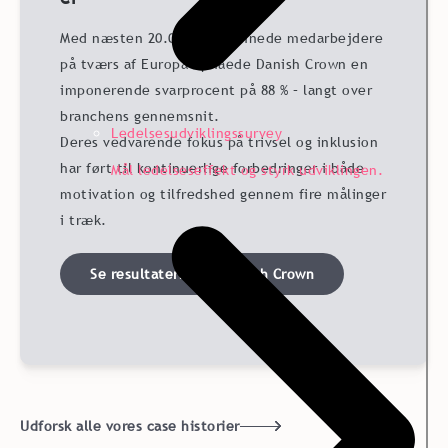
Med næsten 20.000 timelønnede medarbejdere
på tværs af Europa opnåede Danish Crown en
imponerende svarprocent på 88 % – langt over
branchens gennemsnit.
Ledelsesudviklingssurvey
Deres vedvarende fokus på trivsel og inklusion
har ført til kontinuerlige forbedringer i både
Mål ledelseseffekt og styrk udviklingen.
motivation og tilfredshed gennem fire målinger
i træk.
Se resultaterne fra Danish Crown
Udforsk alle vores case historier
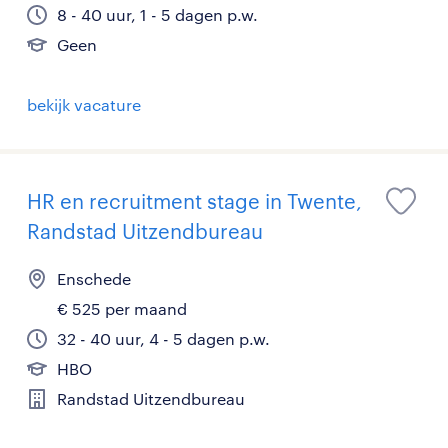
8 - 40 uur, 1 - 5 dagen p.w.
Geen
bekijk vacature
HR en recruitment stage in Twente,
Randstad Uitzendbureau
Enschede
€ 525 per maand
32 - 40 uur, 4 - 5 dagen p.w.
HBO
Randstad Uitzendbureau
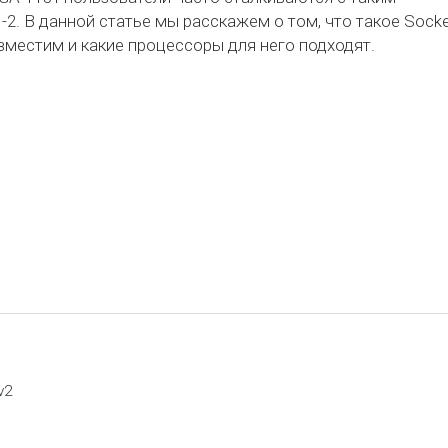
-2. В данной статье мы расскажем о том, что такое Sock
овместим и какие процессоры для него подходят.
v2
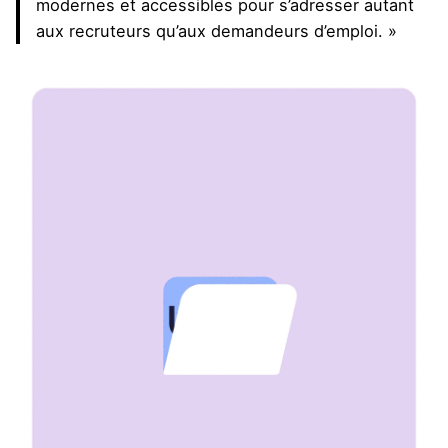
modernes et accessibles pour s’adresser autant
aux recruteurs qu’aux demandeurs d’emploi. »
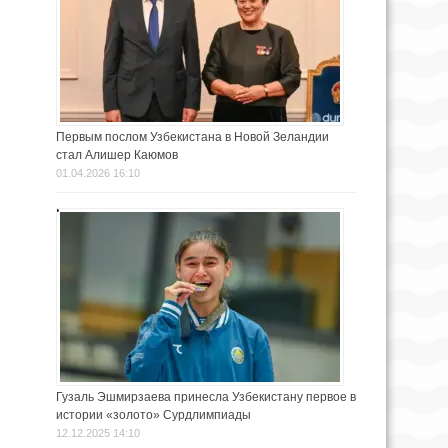
Первым послом Узбекистана в Новой Зеландии
стал Алишер Каюмов
01.04.2026 16:10
Гузаль Эшмирзаева принесла Узбекистану первое в
истории «золото» Сурдлимпиады
12.12.2025 14:10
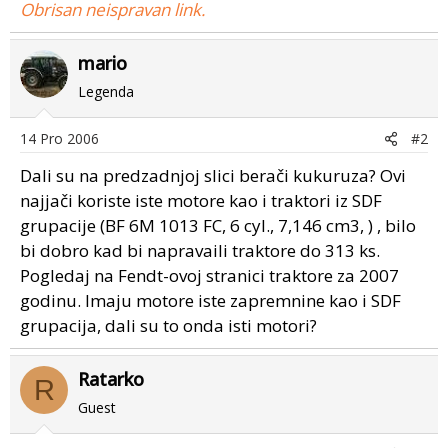
Obrisan neispravan link.
mario
Legenda
14 Pro 2006
#2
Dali su na predzadnjoj slici berači kukuruza? Ovi
najjači koriste iste motore kao i traktori iz SDF
grupacije (BF 6M 1013 FC, 6 cyl., 7,146 cm3, ) , bilo
bi dobro kad bi napravaili traktore do 313 ks.
Pogledaj na Fendt-ovoj stranici traktore za 2007
godinu. Imaju motore iste zapremnine kao i SDF
grupacija, dali su to onda isti motori?
Ratarko
R
Guest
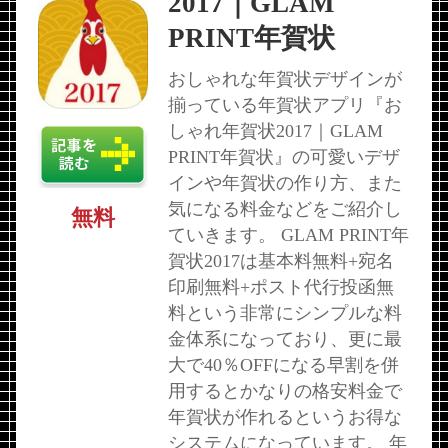
2017｜GLAM
PRINT年賀状
おしゃれな年賀状デザインが
揃っている年賀状アプリ『お
しゃれ年賀状2017｜GLAM
PRINT年賀状』の可愛いデザ
インや年賀状の作り方、また
気になる料金などをご紹介し
無料
ていきます。 GLAM PRINT年
賀状2017は基本料無料+宛名
印刷無料+ポスト代行投函無
料という非常にシンプルな料
金体系になっており、更に最
大で40％OFFになる早割を併
用するとかなりの格安料金で
年賀状が作れるというお得な
システムになっています。 年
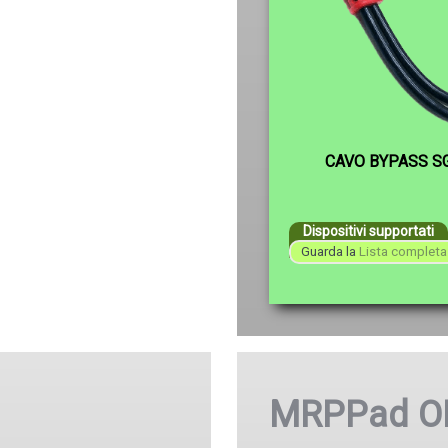
CAVO BYPASS S
Dispositivi supportati
Guarda la
Lista completa 
MRPPad OB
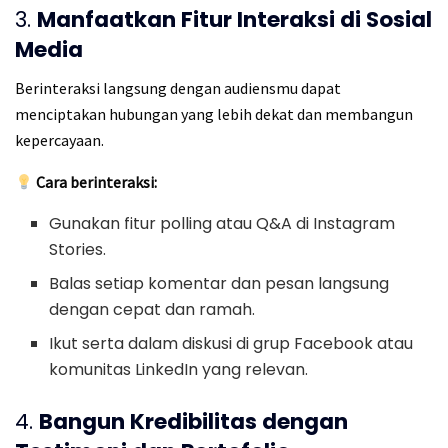
3.
Manfaatkan Fitur Interaksi di Sosial
Media
Berinteraksi langsung dengan audiensmu dapat
menciptakan hubungan yang lebih dekat dan membangun
kepercayaan.
Cara berinteraksi:
Gunakan fitur polling atau Q&A di Instagram
Stories.
Balas setiap komentar dan pesan langsung
dengan cepat dan ramah.
Ikut serta dalam diskusi di grup Facebook atau
komunitas LinkedIn yang relevan.
4.
Bangun Kredibilitas dengan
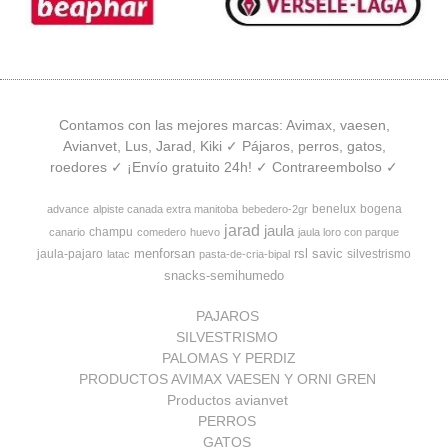
Contamos con las mejores marcas: Avimax, vaesen,
Avianvet, Lus, Jarad, Kiki ✓ Pájaros, perros, gatos,
roedores ✓ ¡Envío gratuito 24h! ✓ Contrareembolso ✓
benelux
bogena
advance
alpiste canada extra manitoba
bebedero-2gr
jarad
jaula
champu
canario
comedero
huevo
jaula loro con parque
menforsan
rsl
savic
jaula-pajaro
silvestrismo
latac
pasta-de-cria-bipal
snacks-semihumedo
PAJAROS
SILVESTRISMO
PALOMAS Y PERDIZ
PRODUCTOS AVIMAX VAESEN Y ORNI GREN
Productos avianvet
PERROS
GATOS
————
▶ **Task item**: Reproduce every line of text in the material above without any change, and leave the pictures out of your answer.

▶ **Answer space**:
Med næsten 20.000 timelønnede medarbejdere
på tværs af Europa opnåede Danish Crown en
imponerende svarprocent på 88 % – langt over
branchens gennemsnit.
Ledelsesudviklingssurvey
Deres vedvarende fokus på trivsel og inklusion
har ført til kontinuerlige forbedringer i både
Mål ledelseseffekt og styrk udviklingen.
motivation og tilfredshed gennem fire målinger
i træk.
Se resultaterne fra Danish Crown
Udforsk alle vores case historier
8 - 40 uur, 1 - 5 dagen p.w.
Geen
bekijk vacature
HR en recruitment stage in Twente,
Randstad Uitzendbureau
Enschede
€ 525 per maand
32 - 40 uur, 4 - 5 dagen p.w.
HBO
Randstad Uitzendbureau
-2. В данной статье мы расскажем о том, что такое Sock
овместим и какие процессоры для него подходят.
v2
modernes et accessibles pour s’adresser autant
aux recruteurs qu’aux demandeurs d’emploi. »
Первым послом Узбекистана в Новой Зеландии
стал Алишер Каюмов
01.04.2026 16:10
Гузаль Эшмирзаева принесла Узбекистану первое в
истории «золото» Сурдлимпиады
12.12.2025 14:10
Obrisan neispravan link.
mario
Legenda
14 Pro 2006
#2
Dali su na predzadnjoj slici berači kukuruza? Ovi
najjači koriste iste motore kao i traktori iz SDF
grupacije (BF 6M 1013 FC, 6 cyl., 7,146 cm3, ) , bilo
bi dobro kad bi napravaili traktore do 313 ks.
Pogledaj na Fendt-ovoj stranici traktore za 2007
godinu. Imaju motore iste zapremnine kao i SDF
grupacija, dali su to onda isti motori?
Ratarko
R
Guest
2017｜GLAM
PRINT年賀状
おしゃれな年賀状デザインが
揃っている年賀状アプリ『お
しゃれ年賀状2017｜GLAM
PRINT年賀状』の可愛いデザ
インや年賀状の作り方、また
気になる料金などをご紹介し
無料
ていきます。 GLAM PRINT年
賀状2017は基本料無料+宛名
印刷無料+ポスト代行投函無
料という非常にシンプルな料
金体系になっており、更に最
大で40％OFFになる早割を併
用するとかなりの格安料金で
年賀状が作れるというお得な
システムになっています。 年
CAVO BYPASS S
Dispositivi supportati
Guarda la
Lista completa 
MRPPad OB
3.
Manfaatkan Fitur Interaksi di Sosial
Media
Berinteraksi langsung dengan audiensmu dapat
menciptakan hubungan yang lebih dekat dan membangun
kepercayaan.
Cara berinteraksi:
Gunakan fitur polling atau Q&A di Instagram
Stories.
Balas setiap komentar dan pesan langsung
dengan cepat dan ramah.
Ikut serta dalam diskusi di grup Facebook atau
komunitas LinkedIn yang relevan.
4.
Bangun Kredibilitas dengan
Contamos con las mejores marcas: Avimax, vaesen,
Avianvet, Lus, Jarad, Kiki ✓ Pájaros, perros, gatos,
roedores ✓ ¡Envío gratuito 24h! ✓ Contrareembolso ✓
benelux
bogena
advance
alpiste canada extra manitoba
bebedero-2gr
jarad
jaula
champu
canario
comedero
huevo
jaula loro con parque
menforsan
rsl
savic
jaula-pajaro
silvestrismo
latac
pasta-de-cria-bipal
snacks-semihumedo
PAJAROS
SILVESTRISMO
PALOMAS Y PERDIZ
PRODUCTOS AVIMAX VAESEN Y ORNI GREN
Productos avianvet
PERROS
GATOS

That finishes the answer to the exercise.